A Whole LOD-ta Love

by Vivian Ng

[cross-posted here]

When I first started working on my HIPAA breaches dashboard, I was interested in seeing how many individuals were affected by HIPAA breaches every year. One of the first things I noticed was that the number of individuals affected in 2015 was higher than all the other years—over a whopping 110 million people!

My next thought was: Why is this number so high? I investigated by creating a text table filtering out all the other years and bringing the name of the covered entity that had been breached into the view, to make sure that I had built the original view correctly.

As you can see from the above image, HIPAA breaches impacted the most individuals in 2015 out of all the years (so far…) because one breach alone (Anthem Inc.) affected almost 80 million individuals.

What’s more is, for this section, my main takeaway was that the number of affected individuals was increasing every year. If you remove that outlier, you can see that the upward trend over the years more clearly:

Now that I had identified this one outlier, I became curious about finding other outliers, by way of identifying the largest single breach for every year.
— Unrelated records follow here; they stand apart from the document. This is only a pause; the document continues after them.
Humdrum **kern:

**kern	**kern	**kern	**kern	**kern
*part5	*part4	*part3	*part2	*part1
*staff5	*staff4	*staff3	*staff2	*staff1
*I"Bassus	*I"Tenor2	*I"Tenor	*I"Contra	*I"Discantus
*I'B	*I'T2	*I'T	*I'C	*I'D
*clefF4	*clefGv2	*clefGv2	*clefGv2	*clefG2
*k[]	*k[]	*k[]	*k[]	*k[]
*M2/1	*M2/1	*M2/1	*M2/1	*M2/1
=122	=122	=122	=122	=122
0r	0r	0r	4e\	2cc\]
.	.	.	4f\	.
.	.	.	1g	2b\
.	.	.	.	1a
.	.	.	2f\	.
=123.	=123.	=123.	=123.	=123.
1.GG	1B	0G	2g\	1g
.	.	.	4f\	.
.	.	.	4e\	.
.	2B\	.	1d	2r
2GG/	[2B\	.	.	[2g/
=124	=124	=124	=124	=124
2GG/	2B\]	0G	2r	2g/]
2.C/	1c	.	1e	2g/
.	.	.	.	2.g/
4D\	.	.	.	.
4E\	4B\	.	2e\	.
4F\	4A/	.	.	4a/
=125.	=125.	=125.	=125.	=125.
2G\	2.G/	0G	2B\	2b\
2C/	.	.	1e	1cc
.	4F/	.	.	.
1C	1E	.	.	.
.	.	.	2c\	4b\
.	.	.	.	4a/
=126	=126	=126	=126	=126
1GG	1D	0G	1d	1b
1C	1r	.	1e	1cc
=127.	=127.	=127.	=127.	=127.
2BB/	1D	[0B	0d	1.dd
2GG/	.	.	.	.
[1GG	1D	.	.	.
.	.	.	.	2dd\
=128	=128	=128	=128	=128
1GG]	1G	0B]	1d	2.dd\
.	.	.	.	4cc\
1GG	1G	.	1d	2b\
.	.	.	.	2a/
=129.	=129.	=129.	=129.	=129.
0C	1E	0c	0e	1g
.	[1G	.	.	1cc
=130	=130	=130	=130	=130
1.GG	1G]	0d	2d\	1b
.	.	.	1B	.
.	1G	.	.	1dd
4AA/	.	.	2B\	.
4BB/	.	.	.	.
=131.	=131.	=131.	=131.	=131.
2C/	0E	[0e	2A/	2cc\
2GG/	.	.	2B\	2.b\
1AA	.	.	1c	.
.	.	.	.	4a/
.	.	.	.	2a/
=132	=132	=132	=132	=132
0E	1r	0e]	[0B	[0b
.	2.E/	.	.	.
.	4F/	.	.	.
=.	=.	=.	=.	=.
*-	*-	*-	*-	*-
In order to find those breaches, we’re going to use a FIXED LOD expression!

LOD stands for level of detail and tells Tableau what level to aggregate at. There are three types of LOD expressions: FIXED, INCLUDE, and EXCLUDE. We’re going to focus on FIXED LODs today, which “fix” or “stick” the level of detail at the desired level.

The LOD expression is:

{FIXED DATETRUNC('year', [Year of Breach]) : MAX([# of Individuals Affected])}

In plain English, this expression says: For every year, return the breach with the highest number of individuals. Not only will it label the 2015 outlier I found earlier, this LOD expression will also help identify whether the yearly single largest breach will be similar in magnitude to the 2015 outlier.
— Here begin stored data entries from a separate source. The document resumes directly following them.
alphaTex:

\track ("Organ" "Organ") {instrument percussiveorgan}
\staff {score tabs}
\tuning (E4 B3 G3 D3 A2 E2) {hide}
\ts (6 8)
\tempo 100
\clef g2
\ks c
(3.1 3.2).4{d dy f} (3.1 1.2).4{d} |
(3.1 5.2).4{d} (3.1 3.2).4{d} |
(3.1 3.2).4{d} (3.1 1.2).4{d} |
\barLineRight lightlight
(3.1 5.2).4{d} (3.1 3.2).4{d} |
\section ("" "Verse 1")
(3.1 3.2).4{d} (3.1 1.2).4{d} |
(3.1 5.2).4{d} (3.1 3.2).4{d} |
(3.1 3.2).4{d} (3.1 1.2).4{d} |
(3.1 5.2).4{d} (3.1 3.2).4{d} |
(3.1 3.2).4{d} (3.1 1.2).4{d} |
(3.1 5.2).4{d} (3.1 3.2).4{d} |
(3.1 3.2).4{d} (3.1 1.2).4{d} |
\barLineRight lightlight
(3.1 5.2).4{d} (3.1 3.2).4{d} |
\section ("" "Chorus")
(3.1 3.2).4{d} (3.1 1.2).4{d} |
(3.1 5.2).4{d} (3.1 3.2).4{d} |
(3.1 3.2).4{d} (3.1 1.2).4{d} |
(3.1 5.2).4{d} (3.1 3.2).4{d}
Let’s break it down a little further, focusing on one half of the expression at a time.

FIXED DATETRUNC('year', [Year of Breach])

This looks a bit scary, right? But that’s just because the DATETRUNC part is the syntax for the Year of Breach field when the pill is green (continuous). I didn’t even write that part of the expression myself; I just dragged the pill into the calculated field box:

I think of the field in this part of the expression (Year of Breach) as a group or category. Each of the group’s members has its own row, and the LOD expression gives Tableau instructions for what value to return for each member.

Because my dataset covers the years 2010 to 2021, there are 12 members in this group, so if I were to imagine a table, it would look like this (keep in mind that the column next to it is empty at the moment—‘Abc’ is a placeholder—because we haven’t specified what to put in there yet):

Now, let’s look at the second part of the expression:

MAX([# of Individuals Affected])

These are the instructions we will give Tableau to get what we want, which is the largest value out of all the values (# of Individuals Affected) corresponding to a member of the group (one year out of 12 for Year of Breach).

For example, Tableau is looking at all the values for # of Individuals Affected for 2015 here:

Then, Tableau will pick out the highest value corresponding to this member of the group for us.

In table form, we can now fill in the second column of the table from earlier:

To sum up, I like to begin by thinking about fixed LODs as a table, in order to imagine the columns/column titles I need, as well as the output values that will populate the new column as created by this calculated field.

Once I’ve imagined what the table needs to look like, that’s when I’ll start thinking about the LOD expression in plain English:

For every [member in the specified group/field], return the [desired value — and write out the instructions for calculating this value].

Only after all that do I start writing the actual LOD expression with proper syntax. Then I’ll check that it’s been written correctly by checking it against the data (like the breach that affected almost 80 million people).

Am I all done? For this step, yes, but the next thing to do is to think about how best to represent these outliers. For example, I could show the same chart from the beginning with and without the outliers using a parameter, via a bar-in-bar chart, etc. The possibilities are endless!